Aku lihat ke dalam mata, hati dan jiwaku... di situ ada cinta, di situ ada kasih dan di situ ada sayang...
Friday, January 30, 2009
Let It Be...
Have you ever had that feeling, a feeling of heartfelt desire, and a feeling that you are losing something? I'm not talking about death here mind you, it's about losing someone dear to you, someone you really want to be with. I have had incidents as such described. The point is, have you been in the shoe where giving up is the best option you had? I know giving up is not a good word, but I guess it fits the idea. Let's put it in this way, this someone that you absolutely want to cuddle and hold on to forever, suddenly tells you that it's not gonna work out. Your partner wants to bail out. What do you do? Normally I guess you'd just start choking your partner to death while asking them to explain. You're killing them? No, I mean seriously, don't you think you deserve an explanation? Whether they have been out fooling around, they met someone new/better, they are not interested in the opposite sex, or even you're just a rebound, a toy! OK that was a bit overrated. I mean to have someone telling you that there is no future between you and your partner is actually a step forward. Be it your suggestion or theirs, it shows someone is looking at the future and sees things beyond the current situation of bread and water for life. However, this kinda situation demands an answer, if not the aftermath is devastating as it leave the person in a state of denial. It goes the same to two persons who could not be together because of reasons not of their own. And believe me, if you know you cannot be with someone because of some reason not related to you, the feeling is devastating. You feel the world crashing down and every darn thing in this planet is against you.
How do you get over such emotions and situations? I know a lot of people will come and say, let it be, let by gone be by gone, and other stuff like that, but is it really what should happen.

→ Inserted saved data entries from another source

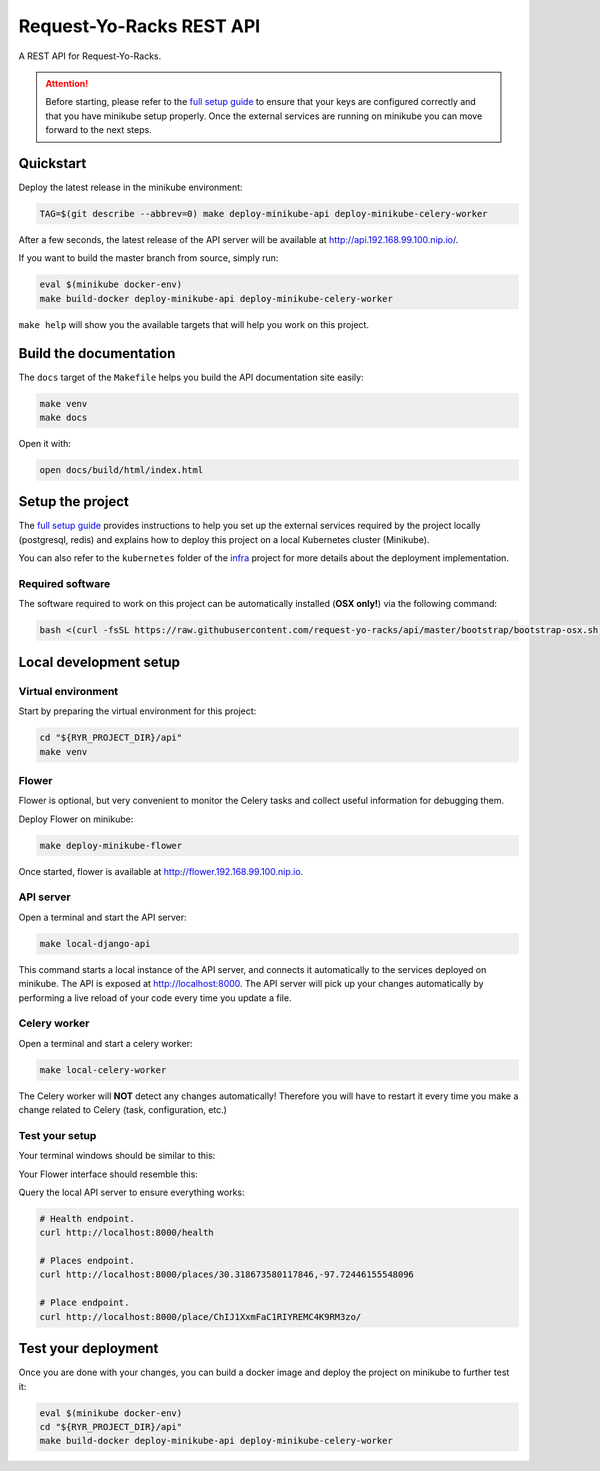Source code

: Request-Yo-Racks REST API
=========================

.. image:: https://coveralls.io/repos/github/request-yo-racks/api/badge.svg?branch=master
  :target: https://coveralls.io/github/request-yo-racks/api?branch=master

A REST API for Request-Yo-Racks.

.. attention::

  Before starting, please refer to the `full setup guide`_ to ensure that your keys are configured correctly and that
  you have minikube setup properly. Once the external services are running on minikube you can move forward to the next
  steps.

Quickstart
----------

Deploy the latest release in the minikube environment:

.. code-block:: bash

  TAG=$(git describe --abbrev=0) make deploy-minikube-api deploy-minikube-celery-worker

After a few seconds, the latest release of the API server will be available at `<http://api.192.168.99.100.nip.io/>`_.

If you want to build the master branch from source, simply run:

.. code-block:: bash

  eval $(minikube docker-env)
  make build-docker deploy-minikube-api deploy-minikube-celery-worker

``make help`` will show you the available targets that will help you work on this project.

Build the documentation
-----------------------

The ``docs`` target of the ``Makefile`` helps you build the API documentation site easily:

.. code-block:: bash

  make venv
  make docs

Open it with:

.. code-block:: bash

  open docs/build/html/index.html


Setup the project
-----------------

The `full setup guide`_ provides instructions to help you set up the external services required by the project locally
(postgresql, redis) and explains how to deploy this project on a local Kubernetes cluster (Minikube).

You can also refer to the ``kubernetes`` folder of the `infra`_ project for more details about the deployment
implementation.

Required software
"""""""""""""""""

The software required to work on this project can be automatically installed (**OSX only!**) via the following command:

.. code-block:: bash

  bash <(curl -fsSL https://raw.githubusercontent.com/request-yo-racks/api/master/bootstrap/bootstrap-osx.sh)


Local development setup
-----------------------

Virtual environment
"""""""""""""""""""

Start by preparing the virtual environment for this project:

.. code-block:: bash

  cd "${RYR_PROJECT_DIR}/api"
  make venv

Flower
""""""

Flower is optional, but very convenient to monitor the Celery tasks and collect useful information for debugging them.

Deploy Flower on minikube:

.. code-block:: bash

   make deploy-minikube-flower


Once started, flower is available at `<http://flower.192.168.99.100.nip.io>`_.

API server
""""""""""

Open a terminal and start the API server:

.. code-block:: bash

   make local-django-api

This command starts a local instance of the API server, and connects it automatically to the services deployed on
minikube. The API is exposed at `<http://localhost:8000>`_. The API server will pick up your changes automatically by
performing a live reload of your code every time you update a file.


Celery worker
"""""""""""""

Open a terminal and start a celery worker:

.. code-block:: bash

   make local-celery-worker

The Celery worker will **NOT** detect any changes automatically! Therefore you will have to restart it every time you
make a change related to Celery (task, configuration, etc.)

Test your setup
"""""""""""""""

Your terminal windows should be similar to this:

.. image:: images/api+celery-worker_terminals.png


Your Flower interface should resemble this:

.. image:: images/ryr_flower_monitoring.png


Query the local API server to ensure everything works:

.. code-block:: bash

  # Health endpoint.
  curl http://localhost:8000/health

  # Places endpoint.
  curl http://localhost:8000/places/30.318673580117846,-97.72446155548096

  # Place endpoint.
  curl http://localhost:8000/place/ChIJ1XxmFaC1RIYREMC4K9RM3zo/

Test your deployment
--------------------

Once you are done with your changes, you can build a docker image and deploy the project on minikube to further test it:

.. code-block:: bash

  eval $(minikube docker-env)
  cd "${RYR_PROJECT_DIR}/api"
  make build-docker deploy-minikube-api deploy-minikube-celery-worker

.. _`docker`: https://docs.docker.com/engine/understanding-docker/
.. _`full setup guide`: https://request-yo-racks.github.io/docs/guides/setup-full-environment/
.. _`infra`: https://github.com/request-yo-racks/infra/tree/master/kubernetes
.. _`virtualbox`: https://www.virtualbox.org/
.. _`Yelp`: https://www.yelp.com/signup
.. _`Google`: https://accounts.google.com/SignUp
.. _`Yelp Fusion API`: https://www.yelp.com/developers/v3/manage_app
.. _`Google Places API`: https://developers.google.com/places/web-service
.. _`Google Geocoding API`: https://developers.google.com/maps/documentation/geocoding/get-api-key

I know letting go and move on is the ultimate answer, but how do we do it? And if we claim that we have done it, have we really lift the burden off our shoulders? How do you know that you have actually gotten over some one or something? I believe that when you still hold something inside your heart, be it love, hatred or revenge, then you have not gotten over anything but instead you have build up a dark room in you heart for this particular someone. If you were to lift the burden, you would not have a string of hatred or thoughts of revenge or even cupids arrow of love. You would just treat the person like a newfound friend. But how many of us can do it? Can you do it? Can you let go and wash all your love, hatred or revenge down the drain and into the ocean? You tell me, and if you are able to do it, then tell me how. I have been trying for years and been telling myself I should and I will get over it, but in the end, I found out that I still have not been able to do it. Yes, the feelings has definitely subsided, I mean it has definitely shrunk for enormous to big and then to small, but it is still in the heart. I have told myself before that I have to let go. But I think I have redefined the work to let go wrongly. I believe that letting go does not necessary mean that you have to delete them from your brain and treat them indifferently. I think it's wrong. I think letting go means to learn the right from the wrong. Differentiating the past from the present. It has been apart of our lives, we can't just forget things just like that. We can't just delete and empty the recycle bin. I believe each and everyone of us has been through a lot and we have a secret little room in our heart that keeps all these no matter if it's good or bad, happy or sad, joy or sorrow. The lesson to be learned is to look back at these treasures we lock up in our hearts and be able to say, "I've learned from the bad, sad and sorrow" and "I've gained from the good, happy and joy".